Before I get to the pros and cons of this specific form, it's worth pointing out a general perk of rigid poetic forms and public experimentation (not to mention automatic writing, the fill-in-the-gaps exercise and not being afraid of bastardising your own work) is you can produce something while in a creative funk.  You don't have to wait for inspiration to hit, just for the work day to end, the dishes to be washed, and your laptop to boot up.

Villanelle summary
1. The blank page is less frightening. As with the triolet, once you have your refrain lines sorted, it helps to guide your decision making.

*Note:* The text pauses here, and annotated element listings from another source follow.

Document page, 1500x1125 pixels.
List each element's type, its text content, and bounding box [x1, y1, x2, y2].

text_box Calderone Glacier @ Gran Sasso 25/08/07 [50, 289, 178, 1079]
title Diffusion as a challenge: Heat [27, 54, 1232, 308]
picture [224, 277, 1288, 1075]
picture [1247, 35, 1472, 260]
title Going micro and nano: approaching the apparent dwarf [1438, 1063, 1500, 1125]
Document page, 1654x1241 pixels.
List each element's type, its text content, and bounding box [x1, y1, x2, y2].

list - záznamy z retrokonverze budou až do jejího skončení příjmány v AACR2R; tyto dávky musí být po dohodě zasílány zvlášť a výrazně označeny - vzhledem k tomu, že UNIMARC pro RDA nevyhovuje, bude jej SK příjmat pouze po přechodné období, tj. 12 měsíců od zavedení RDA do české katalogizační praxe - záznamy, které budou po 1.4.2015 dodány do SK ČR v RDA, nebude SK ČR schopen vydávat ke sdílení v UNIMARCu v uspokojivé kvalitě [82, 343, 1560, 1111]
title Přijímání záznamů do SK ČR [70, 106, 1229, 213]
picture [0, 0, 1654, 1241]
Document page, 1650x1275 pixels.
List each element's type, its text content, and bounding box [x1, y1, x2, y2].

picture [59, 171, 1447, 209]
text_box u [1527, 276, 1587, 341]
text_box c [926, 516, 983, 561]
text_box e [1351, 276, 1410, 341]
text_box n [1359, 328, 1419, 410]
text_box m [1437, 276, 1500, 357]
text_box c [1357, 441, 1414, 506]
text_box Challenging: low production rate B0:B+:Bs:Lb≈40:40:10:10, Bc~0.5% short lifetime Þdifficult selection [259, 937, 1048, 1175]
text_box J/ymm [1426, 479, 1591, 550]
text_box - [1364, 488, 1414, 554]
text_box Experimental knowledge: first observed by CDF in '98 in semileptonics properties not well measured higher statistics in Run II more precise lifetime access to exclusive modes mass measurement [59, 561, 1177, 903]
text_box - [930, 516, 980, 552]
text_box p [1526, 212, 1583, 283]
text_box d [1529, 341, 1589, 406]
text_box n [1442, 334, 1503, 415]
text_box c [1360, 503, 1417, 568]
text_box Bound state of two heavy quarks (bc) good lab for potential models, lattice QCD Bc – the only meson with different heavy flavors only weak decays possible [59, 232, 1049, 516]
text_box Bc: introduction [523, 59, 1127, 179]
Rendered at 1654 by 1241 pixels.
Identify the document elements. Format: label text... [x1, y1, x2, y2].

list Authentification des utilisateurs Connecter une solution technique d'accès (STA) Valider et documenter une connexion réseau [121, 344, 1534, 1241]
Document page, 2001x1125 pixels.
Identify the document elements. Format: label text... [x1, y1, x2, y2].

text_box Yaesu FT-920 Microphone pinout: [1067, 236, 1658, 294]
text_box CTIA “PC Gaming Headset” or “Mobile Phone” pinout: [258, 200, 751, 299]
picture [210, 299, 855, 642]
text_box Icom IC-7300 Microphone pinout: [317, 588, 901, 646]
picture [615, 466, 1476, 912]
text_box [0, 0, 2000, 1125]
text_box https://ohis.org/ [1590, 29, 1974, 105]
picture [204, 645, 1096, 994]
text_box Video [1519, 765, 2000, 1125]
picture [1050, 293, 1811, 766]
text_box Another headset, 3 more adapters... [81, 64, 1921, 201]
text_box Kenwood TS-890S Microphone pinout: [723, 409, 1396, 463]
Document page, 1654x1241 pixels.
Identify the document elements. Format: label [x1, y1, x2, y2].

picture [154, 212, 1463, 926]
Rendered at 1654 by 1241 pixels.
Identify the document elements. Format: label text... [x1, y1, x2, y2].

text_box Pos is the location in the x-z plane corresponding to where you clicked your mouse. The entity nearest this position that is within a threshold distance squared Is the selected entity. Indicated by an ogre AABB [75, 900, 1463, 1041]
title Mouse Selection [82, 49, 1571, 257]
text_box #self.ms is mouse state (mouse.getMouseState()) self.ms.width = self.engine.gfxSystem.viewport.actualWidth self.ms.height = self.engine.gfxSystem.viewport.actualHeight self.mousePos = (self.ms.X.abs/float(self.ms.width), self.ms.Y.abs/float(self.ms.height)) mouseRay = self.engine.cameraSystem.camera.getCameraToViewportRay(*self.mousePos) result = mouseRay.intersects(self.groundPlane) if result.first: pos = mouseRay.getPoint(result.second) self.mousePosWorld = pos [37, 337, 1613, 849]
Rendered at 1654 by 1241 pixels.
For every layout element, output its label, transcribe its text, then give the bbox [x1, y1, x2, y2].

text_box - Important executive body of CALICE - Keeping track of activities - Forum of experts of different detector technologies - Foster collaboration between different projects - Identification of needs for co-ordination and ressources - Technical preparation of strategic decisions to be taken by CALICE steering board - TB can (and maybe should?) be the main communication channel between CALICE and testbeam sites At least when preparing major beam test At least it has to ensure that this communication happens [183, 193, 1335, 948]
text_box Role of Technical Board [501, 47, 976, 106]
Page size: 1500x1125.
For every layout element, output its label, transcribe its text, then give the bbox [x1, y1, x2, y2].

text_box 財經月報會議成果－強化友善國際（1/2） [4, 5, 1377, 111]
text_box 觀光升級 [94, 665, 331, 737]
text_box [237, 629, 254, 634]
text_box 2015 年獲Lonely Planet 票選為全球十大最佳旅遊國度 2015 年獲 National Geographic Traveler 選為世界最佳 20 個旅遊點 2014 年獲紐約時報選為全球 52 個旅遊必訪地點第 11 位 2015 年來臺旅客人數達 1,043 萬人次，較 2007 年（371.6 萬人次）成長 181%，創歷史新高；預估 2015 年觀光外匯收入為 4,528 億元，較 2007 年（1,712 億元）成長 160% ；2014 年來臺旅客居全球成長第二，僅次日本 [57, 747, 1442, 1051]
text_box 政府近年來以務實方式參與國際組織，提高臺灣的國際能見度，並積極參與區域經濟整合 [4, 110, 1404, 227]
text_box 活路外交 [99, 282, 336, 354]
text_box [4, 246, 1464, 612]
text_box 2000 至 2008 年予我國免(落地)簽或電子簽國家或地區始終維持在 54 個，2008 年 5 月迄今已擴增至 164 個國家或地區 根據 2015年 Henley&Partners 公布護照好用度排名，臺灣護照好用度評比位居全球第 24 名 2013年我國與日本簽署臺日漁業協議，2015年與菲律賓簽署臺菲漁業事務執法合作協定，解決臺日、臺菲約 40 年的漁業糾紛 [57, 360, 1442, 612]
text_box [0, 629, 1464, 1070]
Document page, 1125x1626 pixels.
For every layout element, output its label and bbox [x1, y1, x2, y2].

2. As Mark E. Smith puts it: “The 3 R’s: repetition, repetition, repetition.” If you can pull it off, (see examples listed above), it’s powerful, memorable and
3. Cachet. My cynical point for the week: unlike with the cinquain, I suspect doors will open for a villanelle because it’s different enough but well patronised.
1. The risk of thudding – in terms of rhythm, constantly ending the tercets with the same rhyme sound (and one of two lines) can easily become tedious.
2. Perhaps not a con but a question: does it need the restricted rhyme scheme? When I went back and read Geoff Cochrane’s ‘The Lichgate’ again (one of the poems that ushered me towards these formal experiments) I noticed he doesn’t stick to the villanelles rhyme scheme. In fact, only the refrains rhyme. Is it any less of a poem? I sure liked it.
3. The converse of cachet: if you don’t quite pull it off, I suspect you look like a massive try hard.

Footnote: I know the 'suits of woe' line doesn't come from the 'too too solid flesh' soliloquy (it precedes it by a mere 50 lines...) but the image was too good to pass up posting.